Mukeshs-MacBook-Pro:Compilers mukeshtiwari$ ghci stmp.hs
GHCi, version 7.6.1: http://www.haskell.org/ghc/ :? for help
Loading package ghc-prim ... linking ... done.
Loading package integer-gmp ... linking ... done.
Loading package base ... linking ... done.
[1 of 1] Compiling Main ( stmp.hs, interpreted )
Ok, modules loaded: Main.
*Main> parse mainParser "" "1"
Loading package array-0.4.0.1 ... linking ... done.
Loading package deepseq-1.3.0.1 ... linking ... done.
Loading package bytestring-0.10.0.0 ... linking ... done.
Loading package transformers-0.3.0.0 ... linking ... done.
Loading package mtl-2.1.2 ... linking ... done.
Loading package text-0.11.2.3 ... linking ... done.

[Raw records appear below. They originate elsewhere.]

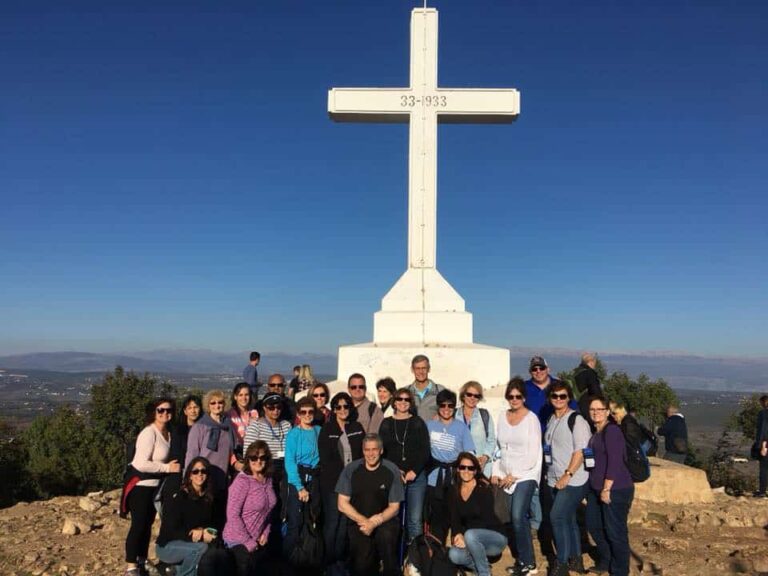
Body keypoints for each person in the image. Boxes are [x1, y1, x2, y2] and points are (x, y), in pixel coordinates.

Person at [124, 398, 181, 576]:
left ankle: (142, 561)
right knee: (138, 525)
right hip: (141, 486)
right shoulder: (149, 433)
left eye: (168, 410)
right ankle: (131, 567)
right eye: (160, 410)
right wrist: (167, 468)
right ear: (153, 412)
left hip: (155, 486)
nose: (165, 413)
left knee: (147, 524)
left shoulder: (168, 432)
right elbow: (140, 463)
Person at [491, 379, 542, 576]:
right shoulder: (502, 417)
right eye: (511, 396)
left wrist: (515, 475)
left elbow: (533, 453)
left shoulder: (531, 419)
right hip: (506, 474)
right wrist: (497, 471)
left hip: (525, 474)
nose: (514, 400)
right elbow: (500, 448)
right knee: (512, 518)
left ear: (524, 398)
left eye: (518, 396)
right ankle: (522, 559)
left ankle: (529, 563)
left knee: (518, 516)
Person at [336, 433, 404, 576]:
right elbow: (342, 504)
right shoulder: (351, 469)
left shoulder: (391, 470)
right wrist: (365, 521)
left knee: (387, 541)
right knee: (362, 567)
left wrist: (374, 522)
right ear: (363, 451)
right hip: (359, 522)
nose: (370, 454)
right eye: (367, 450)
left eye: (374, 449)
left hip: (385, 521)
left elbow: (394, 507)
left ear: (381, 450)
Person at [543, 382, 591, 576]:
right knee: (569, 519)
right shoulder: (551, 419)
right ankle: (576, 560)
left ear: (569, 397)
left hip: (573, 479)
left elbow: (580, 451)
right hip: (553, 478)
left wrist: (568, 474)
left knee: (557, 516)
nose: (558, 399)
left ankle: (561, 564)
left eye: (562, 396)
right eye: (555, 396)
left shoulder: (577, 420)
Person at [585, 397, 634, 576]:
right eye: (592, 409)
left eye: (600, 409)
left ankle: (620, 570)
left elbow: (615, 461)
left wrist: (607, 489)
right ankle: (607, 560)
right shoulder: (596, 433)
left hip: (616, 489)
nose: (595, 412)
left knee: (615, 532)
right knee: (594, 525)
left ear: (607, 412)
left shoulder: (612, 431)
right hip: (596, 489)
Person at [318, 392, 365, 576]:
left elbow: (361, 454)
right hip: (332, 484)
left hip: (352, 484)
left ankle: (339, 559)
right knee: (332, 522)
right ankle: (328, 562)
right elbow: (325, 459)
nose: (343, 409)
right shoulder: (327, 429)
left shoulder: (357, 427)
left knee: (344, 523)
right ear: (334, 409)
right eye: (339, 406)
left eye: (346, 406)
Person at [379, 387, 431, 543]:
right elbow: (382, 452)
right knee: (392, 517)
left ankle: (415, 554)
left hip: (416, 477)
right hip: (394, 477)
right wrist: (396, 471)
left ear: (411, 402)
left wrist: (414, 471)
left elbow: (425, 450)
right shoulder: (386, 423)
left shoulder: (418, 422)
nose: (403, 402)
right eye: (399, 399)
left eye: (407, 399)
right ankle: (394, 551)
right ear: (394, 402)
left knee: (414, 520)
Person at [156, 457, 224, 576]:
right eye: (195, 471)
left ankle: (175, 570)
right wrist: (193, 535)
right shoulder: (180, 497)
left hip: (192, 544)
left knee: (215, 553)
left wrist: (206, 531)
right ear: (190, 475)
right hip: (168, 545)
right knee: (200, 549)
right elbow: (171, 529)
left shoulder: (209, 498)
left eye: (203, 471)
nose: (200, 474)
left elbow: (214, 522)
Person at [242, 392, 292, 554]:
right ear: (264, 408)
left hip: (284, 469)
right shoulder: (255, 426)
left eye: (278, 407)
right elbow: (248, 453)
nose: (275, 410)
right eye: (271, 407)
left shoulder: (286, 425)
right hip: (264, 469)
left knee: (282, 507)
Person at [426, 388, 475, 543]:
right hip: (434, 479)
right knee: (436, 520)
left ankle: (457, 553)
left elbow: (469, 452)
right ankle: (437, 552)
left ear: (454, 407)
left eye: (450, 405)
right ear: (438, 406)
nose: (446, 409)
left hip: (454, 478)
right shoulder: (429, 426)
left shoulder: (461, 427)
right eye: (442, 405)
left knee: (456, 519)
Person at [448, 452, 507, 576]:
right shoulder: (455, 491)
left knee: (470, 535)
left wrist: (465, 537)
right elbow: (455, 519)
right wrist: (457, 535)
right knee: (454, 554)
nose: (466, 471)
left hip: (494, 539)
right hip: (473, 540)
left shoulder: (483, 488)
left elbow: (487, 521)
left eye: (470, 468)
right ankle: (483, 566)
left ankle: (484, 573)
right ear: (458, 469)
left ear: (475, 471)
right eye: (462, 467)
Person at [223, 441, 277, 576]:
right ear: (248, 459)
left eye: (262, 457)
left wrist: (266, 532)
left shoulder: (268, 480)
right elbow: (232, 515)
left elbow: (268, 511)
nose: (258, 461)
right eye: (254, 458)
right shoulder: (242, 481)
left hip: (257, 541)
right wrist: (248, 542)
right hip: (237, 542)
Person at [283, 397, 321, 557]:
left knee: (313, 519)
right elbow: (289, 461)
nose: (307, 415)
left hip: (315, 479)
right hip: (297, 479)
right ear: (298, 414)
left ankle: (309, 556)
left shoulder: (319, 431)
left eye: (310, 411)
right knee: (295, 521)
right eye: (303, 412)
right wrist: (299, 487)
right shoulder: (293, 434)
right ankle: (289, 557)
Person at [186, 390, 235, 493]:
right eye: (213, 403)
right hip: (203, 478)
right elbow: (191, 454)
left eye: (220, 402)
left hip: (222, 478)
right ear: (208, 405)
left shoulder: (228, 426)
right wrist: (187, 480)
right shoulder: (199, 427)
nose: (217, 405)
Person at [162, 395, 203, 501]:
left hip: (200, 474)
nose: (193, 411)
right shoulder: (178, 431)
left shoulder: (205, 430)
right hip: (180, 474)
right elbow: (176, 455)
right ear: (185, 411)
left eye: (196, 407)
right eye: (190, 408)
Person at [458, 381, 495, 477]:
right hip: (461, 469)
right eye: (469, 394)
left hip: (482, 469)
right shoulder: (454, 415)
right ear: (463, 396)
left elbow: (491, 440)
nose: (472, 398)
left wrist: (485, 457)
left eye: (476, 396)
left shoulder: (484, 415)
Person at [229, 383, 259, 463]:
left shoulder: (255, 413)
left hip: (253, 455)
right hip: (237, 457)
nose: (244, 398)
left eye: (246, 395)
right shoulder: (230, 415)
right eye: (240, 395)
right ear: (235, 397)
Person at [408, 354, 444, 422]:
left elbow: (450, 410)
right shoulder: (406, 392)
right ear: (412, 370)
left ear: (429, 369)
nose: (421, 372)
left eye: (424, 368)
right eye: (417, 368)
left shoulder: (440, 391)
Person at [574, 353, 603, 427]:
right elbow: (596, 391)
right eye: (595, 363)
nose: (595, 365)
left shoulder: (576, 372)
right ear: (591, 362)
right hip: (586, 405)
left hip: (575, 403)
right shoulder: (590, 373)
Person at [753, 395, 768, 497]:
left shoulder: (764, 414)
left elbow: (763, 430)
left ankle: (762, 492)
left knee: (764, 468)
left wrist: (763, 445)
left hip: (766, 445)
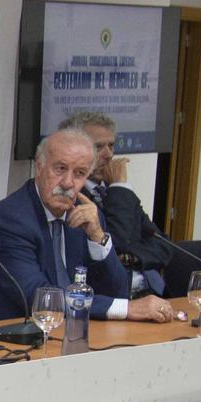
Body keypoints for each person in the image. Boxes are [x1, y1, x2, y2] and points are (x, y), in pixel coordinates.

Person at [0, 128, 176, 324]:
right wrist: (126, 309)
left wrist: (98, 237)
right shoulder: (9, 221)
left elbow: (117, 292)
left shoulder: (86, 216)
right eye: (60, 169)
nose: (67, 183)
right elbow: (41, 299)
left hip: (66, 334)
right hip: (4, 342)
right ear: (39, 167)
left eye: (79, 173)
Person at [56, 110, 177, 297]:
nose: (109, 154)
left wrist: (130, 258)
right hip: (110, 298)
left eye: (111, 145)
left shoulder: (118, 193)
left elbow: (163, 245)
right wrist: (119, 186)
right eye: (99, 147)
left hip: (150, 292)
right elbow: (115, 243)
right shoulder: (70, 194)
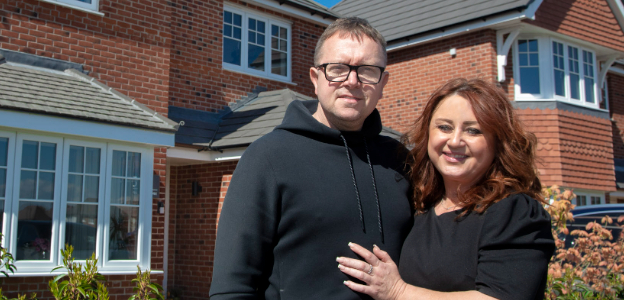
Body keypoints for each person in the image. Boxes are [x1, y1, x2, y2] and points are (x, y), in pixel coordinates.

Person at [209, 17, 413, 299]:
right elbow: (232, 289)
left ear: (383, 82)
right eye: (338, 69)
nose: (352, 81)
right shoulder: (268, 158)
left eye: (367, 70)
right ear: (316, 79)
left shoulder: (401, 161)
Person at [337, 78, 556, 300]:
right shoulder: (420, 206)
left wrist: (397, 291)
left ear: (499, 142)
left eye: (473, 131)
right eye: (444, 127)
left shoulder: (514, 211)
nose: (455, 141)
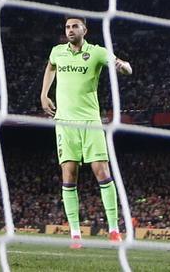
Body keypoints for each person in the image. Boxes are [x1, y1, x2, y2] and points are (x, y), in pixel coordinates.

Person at [40, 15, 133, 248]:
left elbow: (127, 69)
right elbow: (51, 67)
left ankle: (113, 229)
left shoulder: (97, 52)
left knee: (102, 171)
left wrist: (123, 67)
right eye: (67, 27)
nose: (70, 30)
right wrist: (44, 94)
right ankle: (75, 234)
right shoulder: (57, 51)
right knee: (69, 175)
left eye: (75, 26)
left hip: (90, 122)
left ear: (85, 30)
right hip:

Loading package parsec-3.1.3 ... linking ... done.
Right "1"
*Main> parse mainParser "" "12"
Right "12"
*Main> parse mainParser "" "123"
Right "123"
*Main> parse mainParser "" " 123"
Right "123"
*Main> parse mainParser "" " 123"
Right "123"
*Main> parse mainParser "" " 123"
Right "123"
Every thing looks good so far. Now we should try some more input.
*Main> parse mainParser "" "123 "
Left (line 1, column 4):
unexpected ' '
expecting digit or end of input
Oops! Some thing went wrong with our parser. Can you spot the difference in input ? Now if you have spotted the difference, you can see that there is space at the end in second case but how come this parser is able to handle the spaces before number literals ? Remember whiteSpace function, it eats all the spaces before the number literals and give the remaining input to rest of code ( many digit ) which keep consuming as many number literals as it can before encountering something which is not digit. Again the rest of input ( in our case remaining spaces ) is passed to eof so our parser complains about space. Can we ignore these spaces while reading the number literals ? We know that whiteSpace eats zero or more spaces so add it our code( Ignore <* for a moment ).
import Text.Parsec
import qualified Text.Parsec.Token as T
import Text.Parsec.String ( Parser )
import Text.Parsec.Language (haskellDef)
import Control.Applicative ( (<*) )
lexer = T.makeTokenParser haskellDef
whiteSpace :: Parser ()
whiteSpace = T.whiteSpace lexer
lexeme = T.lexeme lexer
mainParser = do whiteSpace
ds <- many ( digit <* whiteSpace )
eof
return ds
and after running this code
*Main> parse mainParser "" " 31312 "
Right "31312"
*Main> parse mainParser "" " 3131 2 "
Right "31312"
*Main> parse mainParser "" " 313 1 2 "
Right "31312"
*Main> parse mainParser "" " 3 1 3 1 2 "
Right "31312"
*Main> parse mainParser "" " 31 3 1 2 "
Right "31312"
Now it looks fine. Let's try to see how this code is able to handle the space. All initial spaces are taken by whiteSpace and remaining input is passed to next function ( many ( digit <* whiteSpace ) ). Here digit consumes a number literal and whiteSpace consumes zero or more space and result of this computation is result of digit. Looking at the documentation of lexeme, lexeme p first applies parser p and than the whiteSpace parser so lexeme digit will first consume a digit and then zero or more space.